Вдоль дороги потянулись поля ржи, овса и ячменя. Черные фигуры жнецов в таких же остроконечных капюшонах, как те, что шли по дороге, издали казались стаей ворон. На холмах за изгородью паслись отары серых овец.
Вскоре Сашка с Греем подошли к стенам обители. По обе стороны высоких ворот возвышались каменные башни с зубчатыми краями и узкими бойницами.
— Как-то это не похоже на госпиталь или приют.
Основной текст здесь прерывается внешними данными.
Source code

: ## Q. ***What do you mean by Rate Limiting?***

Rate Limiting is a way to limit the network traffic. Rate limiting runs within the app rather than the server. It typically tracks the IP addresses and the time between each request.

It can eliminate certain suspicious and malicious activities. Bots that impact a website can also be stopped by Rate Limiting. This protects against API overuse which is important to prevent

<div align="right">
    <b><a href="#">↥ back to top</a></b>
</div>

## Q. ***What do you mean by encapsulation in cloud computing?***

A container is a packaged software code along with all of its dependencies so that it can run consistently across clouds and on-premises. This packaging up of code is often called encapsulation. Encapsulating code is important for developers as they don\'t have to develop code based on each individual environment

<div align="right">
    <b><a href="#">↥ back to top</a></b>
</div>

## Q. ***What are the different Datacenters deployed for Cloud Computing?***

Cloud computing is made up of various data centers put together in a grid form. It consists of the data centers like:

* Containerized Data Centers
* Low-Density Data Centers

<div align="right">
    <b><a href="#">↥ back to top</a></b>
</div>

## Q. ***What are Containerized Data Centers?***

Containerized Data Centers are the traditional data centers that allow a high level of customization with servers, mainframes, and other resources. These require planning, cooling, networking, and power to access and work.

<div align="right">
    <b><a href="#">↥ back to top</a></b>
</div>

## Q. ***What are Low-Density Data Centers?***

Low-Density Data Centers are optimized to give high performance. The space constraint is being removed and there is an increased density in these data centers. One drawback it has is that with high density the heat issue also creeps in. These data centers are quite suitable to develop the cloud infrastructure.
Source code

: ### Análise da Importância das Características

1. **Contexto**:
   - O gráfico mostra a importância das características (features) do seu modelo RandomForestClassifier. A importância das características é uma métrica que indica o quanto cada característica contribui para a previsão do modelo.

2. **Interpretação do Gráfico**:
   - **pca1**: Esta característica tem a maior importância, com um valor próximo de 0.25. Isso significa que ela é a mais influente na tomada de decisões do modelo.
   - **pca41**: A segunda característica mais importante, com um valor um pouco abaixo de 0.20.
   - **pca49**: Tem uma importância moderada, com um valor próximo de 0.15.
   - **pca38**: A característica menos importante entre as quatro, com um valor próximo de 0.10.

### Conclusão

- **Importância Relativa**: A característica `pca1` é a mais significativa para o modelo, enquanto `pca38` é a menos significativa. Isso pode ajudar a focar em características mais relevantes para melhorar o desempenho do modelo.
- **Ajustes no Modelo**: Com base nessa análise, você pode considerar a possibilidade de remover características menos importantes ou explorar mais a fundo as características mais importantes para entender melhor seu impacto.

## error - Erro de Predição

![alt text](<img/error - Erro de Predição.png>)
Скорее, на неприступную крепость.
— Догадываюсь, что эти стены не раз уже спасали от набегов жителей окрестных селений, которые винят прокаженных во всех бедах — и в падучей скота, и в неурожае, и в засухе или затяжных дождях.
— Но это же несправедливо!
— А кто здесь говорит о справедливости? Боюсь, этого диковинного товара не найти ни на одной ярмарке Гриндольфа, — горько усмехнулся Грей.